Itu mengapa diawal saya menyebutkan Monaco Grand Prix, ini seperti bermain game balapan di Monaco yang punya trek lurus kecepatan tinggi namun disertai dengan tikungan super sempit yang bukan hanya akan menggerus kecepatan tapi juga menghasilkan hantaman menghancurkan sehingga terus membakar rasa waspada. Seperti itu Doug Liman membentuk Edge of Tomorrow, memang masih ada beberapa ruang yang menjadi kesempatan bagi karakter untuk berkembang namun dengan cekatan ia terus menjaga agar alur playful yang ia punya tetap tampil padat, tidak ada momen yang mampu merusak intensitas dari tensi cerita sehingga penonton akan terus terjebak bersama karakter dan lingkungan yang menemaninya, perlahan merasakan seolah ikut berada didalam medan peperangan.


Disini sisi easy dari konsep time travel itu hadir, buat penonton merasakan feel dari cerita, dan jebak mereka untuk terlibat semakin jauh dan lebih dalam. Dengan bantuan editing memikat dari James Herbert akan hadir pengulangan yang terus mampu memberikan rasa segar dan tidak melelahkan, momentum terus terbangun sama halnya dengan rasa simpati serta emosi pada karakter dalam batas yang wajar bahkan juga rasa cemas pada para monster. Dan kecerdikan Doug Liman ini memberikan hasil ketika ia menggabungkan hal tadi dengan visual hasil cinematography mumpuni yang terus mengemis atensi serta elemen humor yang sering memberikan tusukan mengejutkan kedalam cerita, sehingga Edge of Tomorrow mampu membentuk image sendiri ketimbang murni menjadi sebuah mashup belaka dari berbagai film lawas seperti Starship Troopers dan juga Groundhog Day.

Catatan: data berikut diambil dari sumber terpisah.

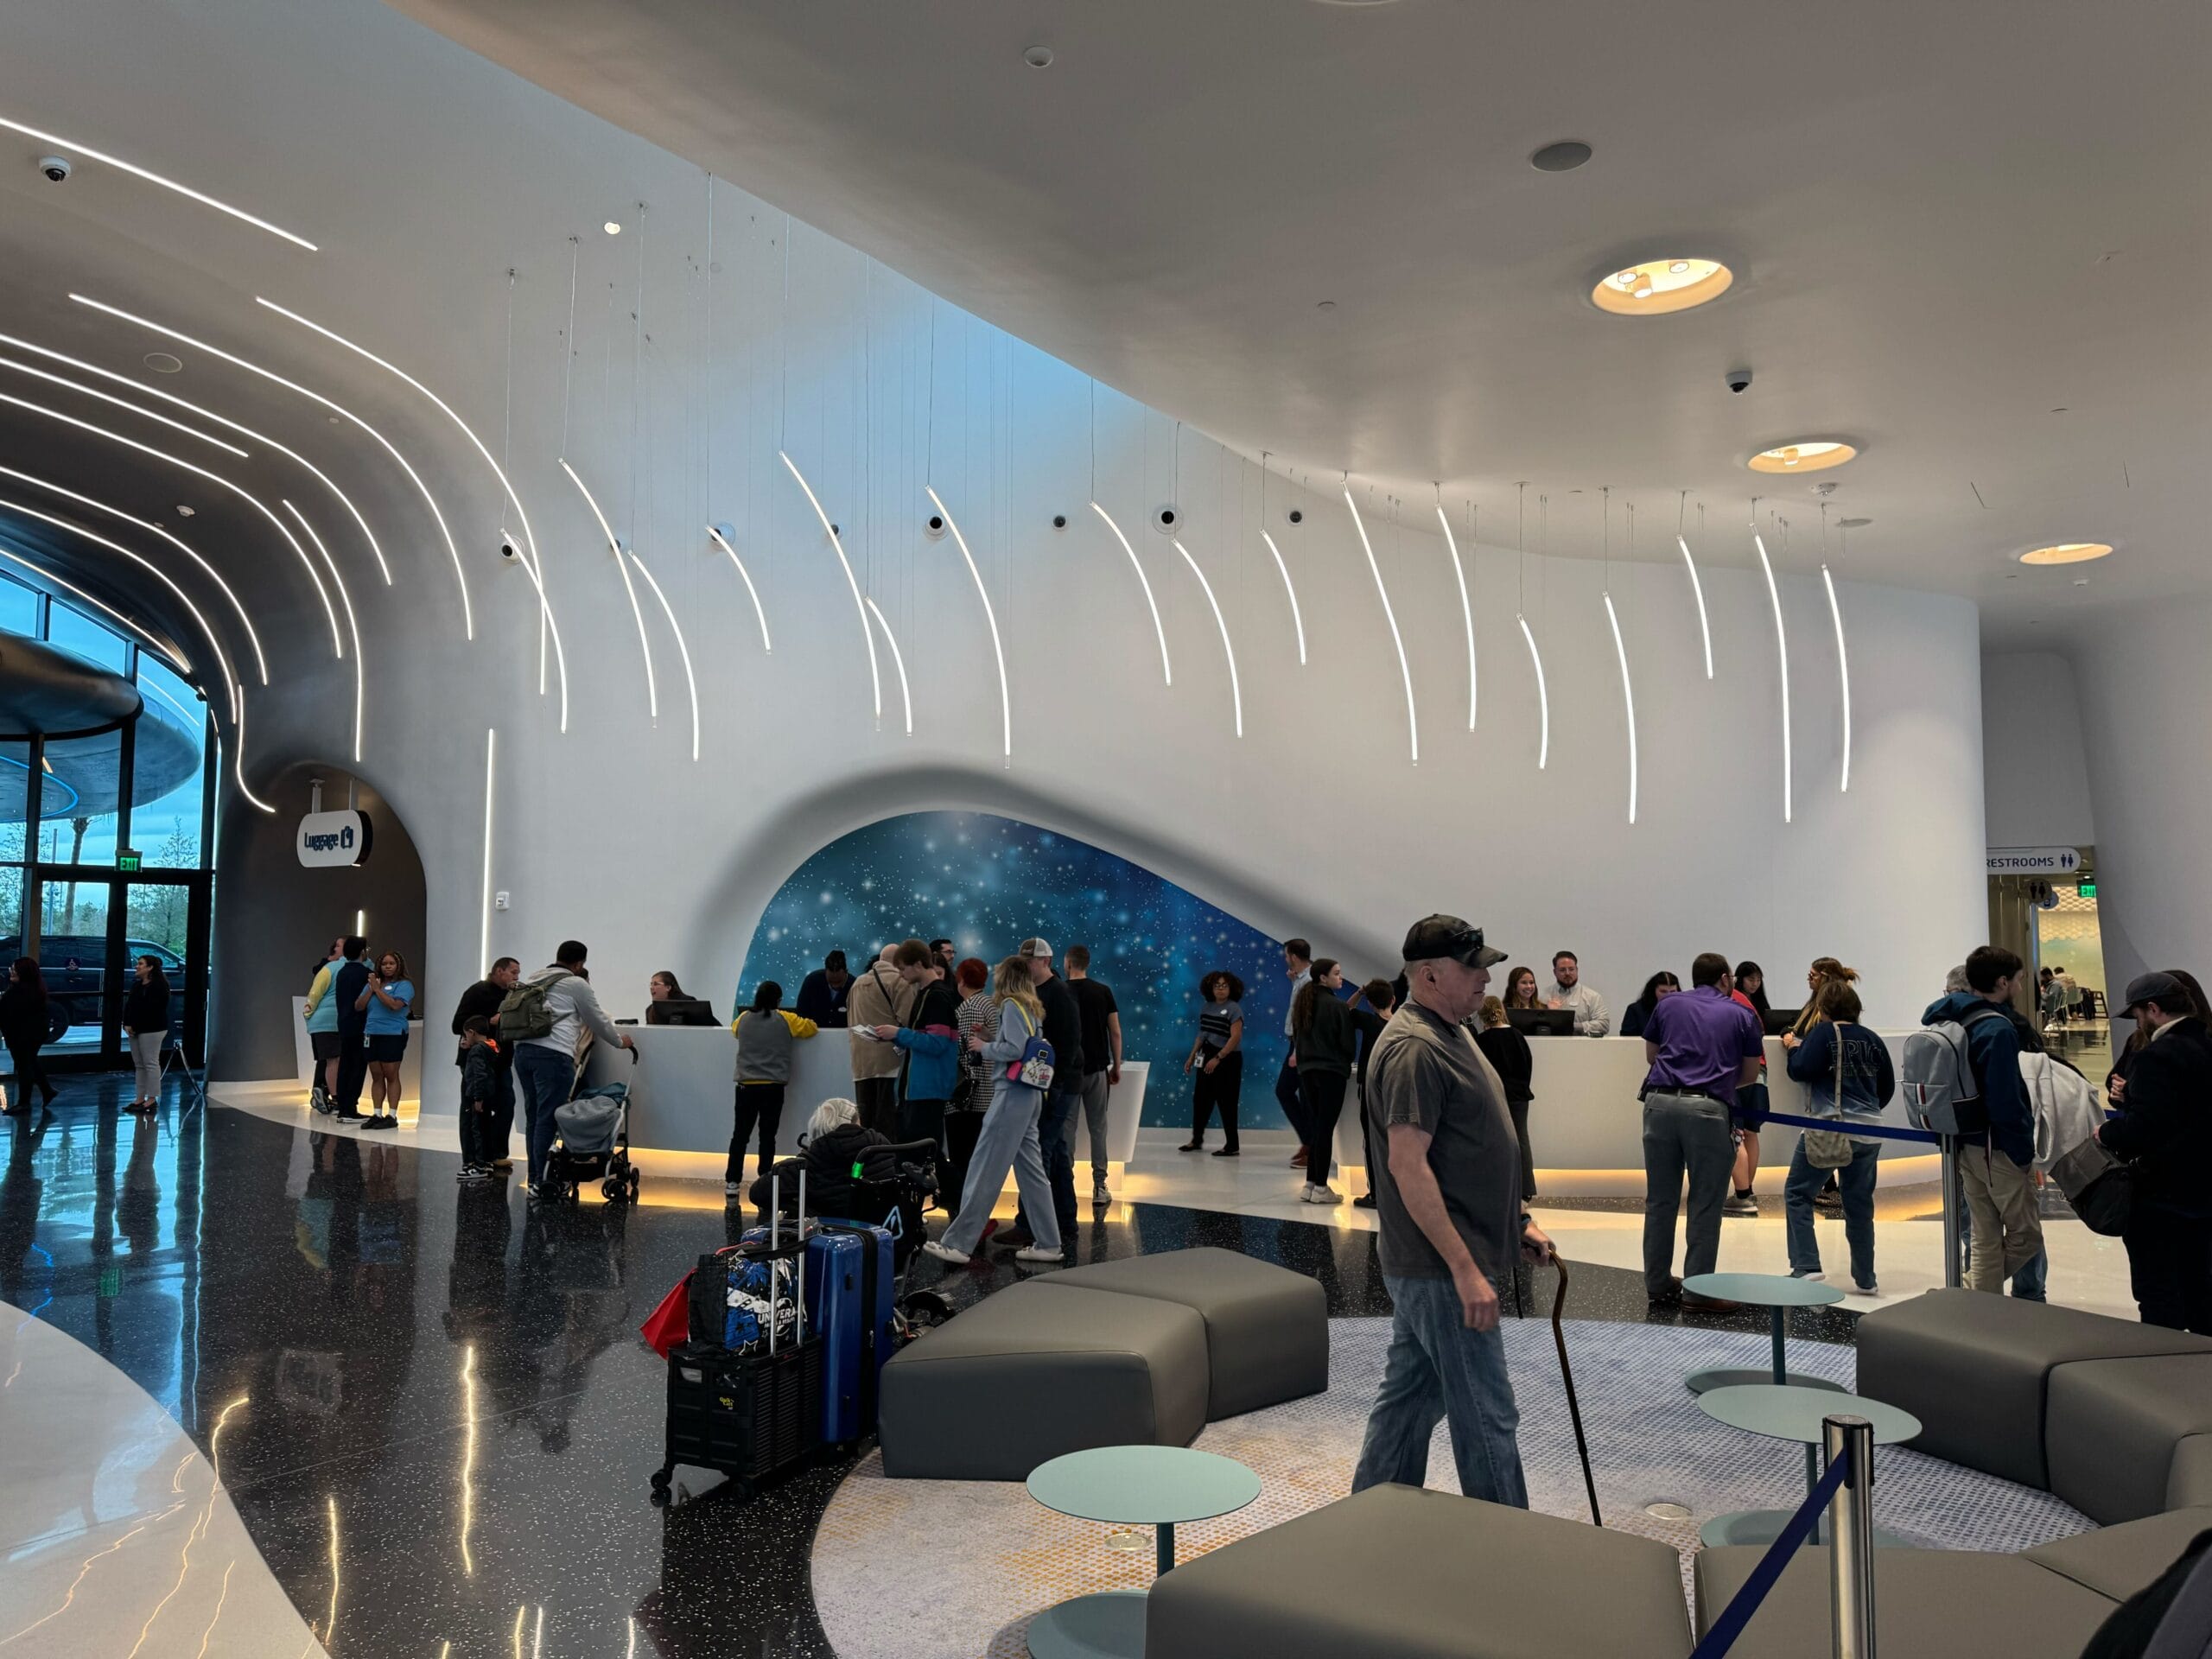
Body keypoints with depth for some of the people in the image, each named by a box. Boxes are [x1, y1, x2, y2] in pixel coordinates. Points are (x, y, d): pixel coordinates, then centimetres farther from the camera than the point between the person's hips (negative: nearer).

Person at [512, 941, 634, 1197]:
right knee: (548, 1118, -6)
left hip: (523, 1050, 8)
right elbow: (598, 1019, 7)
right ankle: (543, 1182, -6)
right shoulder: (576, 984, 1)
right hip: (553, 1053, -7)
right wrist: (620, 1041, 24)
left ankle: (534, 1178, 17)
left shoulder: (533, 980, 22)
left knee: (533, 1116, 13)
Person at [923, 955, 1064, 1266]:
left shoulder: (1012, 1005, -8)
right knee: (1031, 1170, 10)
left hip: (1012, 1094, -9)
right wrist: (990, 1043, 8)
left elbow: (1014, 1049, -19)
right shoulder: (1032, 1008, 17)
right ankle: (1048, 1243, 11)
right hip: (1028, 1095, 9)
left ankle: (958, 1243, -4)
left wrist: (984, 1047, -5)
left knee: (984, 1170, -7)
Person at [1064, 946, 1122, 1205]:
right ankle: (1099, 1186, 2)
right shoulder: (1103, 992, 0)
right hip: (1098, 1068, 1)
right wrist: (1117, 1066, 7)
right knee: (1098, 1127, 4)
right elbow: (1115, 1032, 0)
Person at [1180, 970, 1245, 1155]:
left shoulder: (1234, 1009, -12)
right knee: (1200, 1099, 12)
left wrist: (1217, 1058, -21)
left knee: (1226, 1103, -2)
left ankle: (1232, 1146, 7)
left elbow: (1235, 1037, -18)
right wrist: (1192, 1056, 13)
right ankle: (1196, 1140, 25)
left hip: (1227, 1059, -7)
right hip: (1207, 1057, 7)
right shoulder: (1207, 1007, 9)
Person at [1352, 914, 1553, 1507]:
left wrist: (1518, 1219, 20)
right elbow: (1407, 1164, -25)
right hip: (1440, 1271, -10)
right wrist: (1466, 1269, -25)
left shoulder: (1450, 1033, 14)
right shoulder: (1415, 1049, -20)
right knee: (1487, 1419, 0)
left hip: (1423, 1266, 10)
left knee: (1408, 1401, 17)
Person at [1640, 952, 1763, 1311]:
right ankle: (1697, 1288, 5)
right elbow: (1750, 1073, 17)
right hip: (1707, 1108, -3)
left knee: (1660, 1199, 10)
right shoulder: (1740, 1015, 12)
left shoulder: (1667, 1005, 17)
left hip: (1661, 1102, 3)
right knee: (1705, 1204, 4)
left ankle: (1657, 1282, 18)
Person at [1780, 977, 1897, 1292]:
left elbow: (1800, 1071, -15)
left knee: (1797, 1193, 5)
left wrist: (1793, 1047, 4)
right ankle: (1865, 1279, 19)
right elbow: (1888, 1086, 14)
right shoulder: (1872, 1039, 9)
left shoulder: (1823, 1033, -7)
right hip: (1868, 1133, 6)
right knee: (1860, 1204, 13)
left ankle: (1806, 1266, -5)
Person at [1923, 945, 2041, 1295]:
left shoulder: (1946, 1019, 8)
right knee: (2026, 1236, 3)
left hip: (1966, 1145, 9)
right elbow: (2005, 1100, -22)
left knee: (1985, 1239, 14)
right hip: (1998, 1148, -9)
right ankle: (1968, 1291, -1)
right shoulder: (1997, 1029, -19)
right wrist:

Kinerja para aktor juga memiliki peran penting, terutama pada kemampuan mereka menarik masuk penonton kedalam cerita. Dimulai dari Bill Paxton yang mampu tampil menjengkelkan, Tom Cruise berhasil membawa karakternya untuk memanfaatkan dua sisi yang ia miliki. Disini perannya adalah from zero to hero, ketika zero tekanan dan sikap pengecutnya berhasil menarik simpati, namun ketika perlahan menuju hero kita seperti ingin ikut merayakan keberhasilannya bahkan ketika ia mulai bersikap sombong. Tapi yang mengejutkan disini adalah Emily Blunt, kehadiran Rita selalu terasa mencolok, ada kekuatan dalam ketenangan yang ia pancarkan. Chemistry diantara keduanya juga terasa pas, sering menjadi sumber dari beberapa aksi komikal yang lucu dan menyenangkan.


Overall, Edge of Tomorrow adalah film yang memuaskan. Konsep sederhana hidup, mati, dan ulangi itu secara mengejutkan berhasil menyatukan tema perang dan time travel menjadi sebuah pengalaman menonton yang mengasyikkan. Kuncinya terletak pada Doug Liman yang tahu bagaimana menyeimbangkan berbagai elemen pembentuk seperti cerita, visual (3D yang baik), action sequences, soul pada karakter, hingga sisi humor menjadi sebuah puzzle yang padat. Dalam gerak cekatan Edge of Tomorrow secara konsisten mampu merubah berbagai pengulangan yang ia punya menjadi sebuah arena bermain penuh sensasi menyenangkan.